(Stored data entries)
[Start of section]
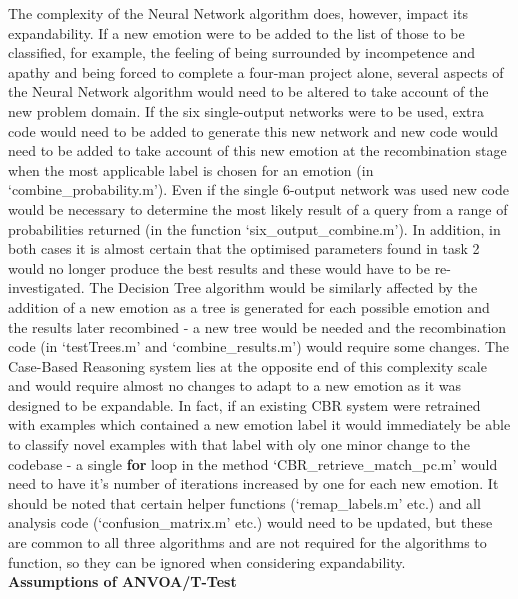 \documentclass[a4paper]{article}
\begin{document}
The complexity of the Neural Network algorithm does, however, impact its expandability. If a new emotion were to be added to the list of
those to be classified, for example, the feeling of being surrounded by incompetence and apathy and being forced to complete a four-man project
alone, several aspects of the Neural Network algorithm would need to be altered to take account of the new problem domain. If the six single-output
networks were to be used, extra code would need to be added to generate this new network and new code would need to be added to take account of
this new emotion at the recombination stage when the most applicable label is chosen for an emotion (in `combine\_probability.m').
Even if the single 6-output network was used new code would be necessary to determine the most likely result of a query from a range of
probabilities returned (in the function `six\_output\_combine.m'). In addition, in both cases it is almost certain that the optimised parameters
found in task 2 would no longer produce the best results and these would have to be re-investigated. The Decision Tree algorithm would be
similarly affected by the addition of a new emotion as a tree is generated for each possible emotion and the results later recombined - a new tree
would be needed and the recombination code (in `testTrees.m' and `combine\_results.m') would require some changes. The Case-Based Reasoning system
lies at the opposite end of this complexity scale and would require almost no changes to adapt to a new emotion as it was designed to be expandable.
In fact, if an existing CBR system were retrained with examples which contained a new emotion label it would immediately be able to classify novel
examples with that label with oly one minor change to the codebase - a single {\bf for} loop in the method `CBR\_retrieve\_match\_pc.m' would need
to have it's number of iterations increased by one for each new emotion. It should be noted that certain helper functions (`remap\_labels.m' etc.)
and all analysis code (`confusion\_matrix.m' etc.) would need to be updated, but these are common to all three algorithms and are not required
for the algorithms to function, so they can be ignored when considering expandability.\\

{\bf Assumptions of ANVOA/T-Test}\\
 
\end{document}
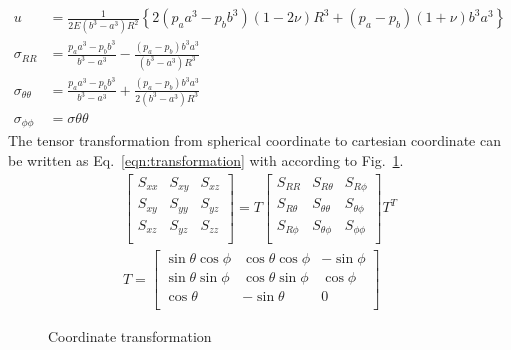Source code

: \begin{subequations}
\begin{align}
  u & = \frac{1}{2E(b^3-a^3)R^2}\left\{ 2(p_aa^3-p_bb^3)(1-2\nu)R^3+(p_a-p_b)(1+\nu)b^3a^3\right\}\\
  \sigma_{RR} & = \frac{p_aa^3-p_bb^3}{b^3-a^3} - \frac{(p_a-p_b)b^3a^3}{(b^3-a^3)R^3}\\
  \sigma_{\theta\theta} & = \frac{p_aa^3-p_bb^3}{b^3-a^3} + \frac{(p_a-p_b)b^3a^3}{2(b^3-a^3)R^3}\\
  \sigma_{\phi\phi} & = \sigma{\theta\theta}
  \label{oct_eq:ex_hollow_sphere_ana_sol}
\end{align}
\end{subequations}
The tensor transformation from spherical coordinate to cartesian coordinate can be written as Eq.~\ref{eqn:transformation} with according to Fig.~\ref{octree_fig:oct_ex_hollow_sphere_tran}.
\begin{subequations}
  \begin{align}
    \begin{bmatrix}
      S_{xx} & S_{xy} & S_{xz} \\
      S_{xy} & S_{yy} & S_{yz} \\
      S_{xz} & S_{yz} & S_{zz} \\
    \end{bmatrix} = T\begin{bmatrix}
      S_{RR} & S_{R\theta} & S_{R\phi} \\
      S_{R\theta} & S_{\theta\theta} & S_{\theta\phi}\\
      S_{R\phi} & S_{\theta\phi} & S_{\phi\phi} \\
    \end{bmatrix} T^T\\
  T = 
\begin{bmatrix}
\sin\theta\cos\phi & \cos\theta\cos\phi & -\sin\phi \\
\sin\theta\sin\phi & \cos\theta\sin\phi & \cos\phi  \\
\cos\theta & -\sin\theta & 0 \\
\end{bmatrix}
\end{align}
\label{eqn:transformation}
\end{subequations}
%
\begin{figure}[h!]
    \centering
    \caption{Coordinate transformation}
    \label{octree_fig:oct_ex_hollow_sphere_tran}
  \end{figure}
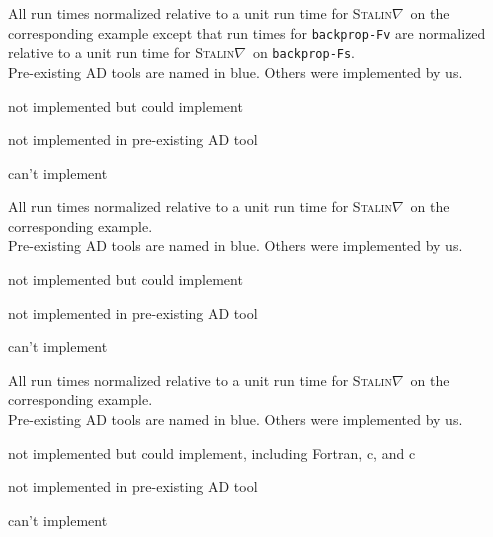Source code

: \documentclass{article}
\newcommand{\red}{\color{Red}}
\newcommand{\green}{\color{Green}}
\newcommand{\blue}{\color{Blue}}
\newcommand{\Stalingrad}{\textsc{Stalin$\nabla$}}
\newcommand{\Fortran}{{\mbox{\sc Fortran}}}
\newcommand{\Clang}{{\mbox{\sc c}}}
\newcommand{\Cplusplus}{{\mbox{\sc c\symbol{43}\symbol{43}}}}
\begin{document}
\begin{center}
\resizebox{\linewidth}{!}{}
\end{center}
All run times normalized relative to a unit run time for \Stalingrad\ on
the corresponding example except that run times for \texttt{backprop-Fv}
are normalized relative to a unit run time for \Stalingrad\ on
\texttt{backprop-Fs}.\\
Pre-existing AD tools are named in {\blue blue}.
Others were implemented by us.
\begin{compactdesc}
\item[{\green\rule{1ex}{1ex}}] not implemented but could implement
\item[{\blue\rule{1ex}{1ex}}] not implemented in pre-existing AD tool
\item[{\red\rule{1ex}{1ex}}] can't implement
\end{compactdesc}
\newpage
\begin{center}
\resizebox{\linewidth}{!}{}
\end{center}
All run times normalized relative to a unit run time for \Stalingrad\ on
the corresponding example.\\
Pre-existing AD tools are named in {\blue blue}.
Others were implemented by us.
\begin{compactdesc}
\item[{\green\rule{1ex}{1ex}}] not implemented but could implement
\item[{\blue\rule{1ex}{1ex}}] not implemented in pre-existing AD tool
\item[{\red\rule{1ex}{1ex}}] can't implement
\end{compactdesc}
\newpage
\begin{center}
\resizebox{\linewidth}{!}{}
\end{center}
All run times normalized relative to a unit run time for \Stalingrad\ on
the corresponding example.\\
Pre-existing AD tools are named in {\blue blue}.
Others were implemented by us.
\begin{compactdesc}
\item[{\green\rule{1ex}{1ex}}] not implemented but could implement,
including \Fortran, \Clang, and \Cplusplus
\item[{\blue\rule{1ex}{1ex}}] not implemented in pre-existing AD tool
\item[{\red\rule{1ex}{1ex}}] can't implement
\end{compactdesc}
\newpage
\begin{center}
\resizebox{0.8\linewidth}{!}{}
\end{center}
\end{document}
[End of section]
EXERCISE DESCRIPTION → Should a record include a picture, omit it from your copy and return the rest unchanged.

WRITTEN REPLY →
 \documentclass[a4paper]{article}
\begin{document}
The complexity of the Neural Network algorithm does, however, impact its expandability. If a new emotion were to be added to the list of
those to be classified, for example, the feeling of being surrounded by incompetence and apathy and being forced to complete a four-man project
alone, several aspects of the Neural Network algorithm would need to be altered to take account of the new problem domain. If the six single-output
networks were to be used, extra code would need to be added to generate this new network and new code would need to be added to take account of
this new emotion at the recombination stage when the most applicable label is chosen for an emotion (in `combine\_probability.m').
Even if the single 6-output network was used new code would be necessary to determine the most likely result of a query from a range of
probabilities returned (in the function `six\_output\_combine.m'). In addition, in both cases it is almost certain that the optimised parameters
found in task 2 would no longer produce the best results and these would have to be re-investigated. The Decision Tree algorithm would be
similarly affected by the addition of a new emotion as a tree is generated for each possible emotion and the results later recombined - a new tree
would be needed and the recombination code (in `testTrees.m' and `combine\_results.m') would require some changes. The Case-Based Reasoning system
lies at the opposite end of this complexity scale and would require almost no changes to adapt to a new emotion as it was designed to be expandable.
In fact, if an existing CBR system were retrained with examples which contained a new emotion label it would immediately be able to classify novel
examples with that label with oly one minor change to the codebase - a single {\bf for} loop in the method `CBR\_retrieve\_match\_pc.m' would need
to have it's number of iterations increased by one for each new emotion. It should be noted that certain helper functions (`remap\_labels.m' etc.)
and all analysis code (`confusion\_matrix.m' etc.) would need to be updated, but these are common to all three algorithms and are not required
for the algorithms to function, so they can be ignored when considering expandability.\\

{\bf Assumptions of ANVOA/T-Test}\\
 
\end{document}
Source code

: \begin{subequations}
\begin{align}
  u & = \frac{1}{2E(b^3-a^3)R^2}\left\{ 2(p_aa^3-p_bb^3)(1-2\nu)R^3+(p_a-p_b)(1+\nu)b^3a^3\right\}\\
  \sigma_{RR} & = \frac{p_aa^3-p_bb^3}{b^3-a^3} - \frac{(p_a-p_b)b^3a^3}{(b^3-a^3)R^3}\\
  \sigma_{\theta\theta} & = \frac{p_aa^3-p_bb^3}{b^3-a^3} + \frac{(p_a-p_b)b^3a^3}{2(b^3-a^3)R^3}\\
  \sigma_{\phi\phi} & = \sigma{\theta\theta}
  \label{oct_eq:ex_hollow_sphere_ana_sol}
\end{align}
\end{subequations}
The tensor transformation from spherical coordinate to cartesian coordinate can be written as Eq.~\ref{eqn:transformation} with according to Fig.~\ref{octree_fig:oct_ex_hollow_sphere_tran}.
\begin{subequations}
  \begin{align}
    \begin{bmatrix}
      S_{xx} & S_{xy} & S_{xz} \\
      S_{xy} & S_{yy} & S_{yz} \\
      S_{xz} & S_{yz} & S_{zz} \\
    \end{bmatrix} = T\begin{bmatrix}
      S_{RR} & S_{R\theta} & S_{R\phi} \\
      S_{R\theta} & S_{\theta\theta} & S_{\theta\phi}\\
      S_{R\phi} & S_{\theta\phi} & S_{\phi\phi} \\
    \end{bmatrix} T^T\\
  T = 
\begin{bmatrix}
\sin\theta\cos\phi & \cos\theta\cos\phi & -\sin\phi \\
\sin\theta\sin\phi & \cos\theta\sin\phi & \cos\phi  \\
\cos\theta & -\sin\theta & 0 \\
\end{bmatrix}
\end{align}
\label{eqn:transformation}
\end{subequations}
%
\begin{figure}[h!]
    \centering
    \caption{Coordinate transformation}
    \label{octree_fig:oct_ex_hollow_sphere_tran}
  \end{figure}
Source code

: \documentclass{article}
\newcommand{\red}{\color{Red}}
\newcommand{\green}{\color{Green}}
\newcommand{\blue}{\color{Blue}}
\newcommand{\Stalingrad}{\textsc{Stalin$\nabla$}}
\newcommand{\Fortran}{{\mbox{\sc Fortran}}}
\newcommand{\Clang}{{\mbox{\sc c}}}
\newcommand{\Cplusplus}{{\mbox{\sc c\symbol{43}\symbol{43}}}}
\begin{document}
\begin{center}
\resizebox{\linewidth}{!}{}
\end{center}
All run times normalized relative to a unit run time for \Stalingrad\ on
the corresponding example except that run times for \texttt{backprop-Fv}
are normalized relative to a unit run time for \Stalingrad\ on
\texttt{backprop-Fs}.\\
Pre-existing AD tools are named in {\blue blue}.
Others were implemented by us.
\begin{compactdesc}
\item[{\green\rule{1ex}{1ex}}] not implemented but could implement
\item[{\blue\rule{1ex}{1ex}}] not implemented in pre-existing AD tool
\item[{\red\rule{1ex}{1ex}}] can't implement
\end{compactdesc}
\newpage
\begin{center}
\resizebox{\linewidth}{!}{}
\end{center}
All run times normalized relative to a unit run time for \Stalingrad\ on
the corresponding example.\\
Pre-existing AD tools are named in {\blue blue}.
Others were implemented by us.
\begin{compactdesc}
\item[{\green\rule{1ex}{1ex}}] not implemented but could implement
\item[{\blue\rule{1ex}{1ex}}] not implemented in pre-existing AD tool
\item[{\red\rule{1ex}{1ex}}] can't implement
\end{compactdesc}
\newpage
\begin{center}
\resizebox{\linewidth}{!}{}
\end{center}
All run times normalized relative to a unit run time for \Stalingrad\ on
the corresponding example.\\
Pre-existing AD tools are named in {\blue blue}.
Others were implemented by us.
\begin{compactdesc}
\item[{\green\rule{1ex}{1ex}}] not implemented but could implement,
including \Fortran, \Clang, and \Cplusplus
\item[{\blue\rule{1ex}{1ex}}] not implemented in pre-existing AD tool
\item[{\red\rule{1ex}{1ex}}] can't implement
\end{compactdesc}
\newpage
\begin{center}
\resizebox{0.8\linewidth}{!}{}
\end{center}
\end{document}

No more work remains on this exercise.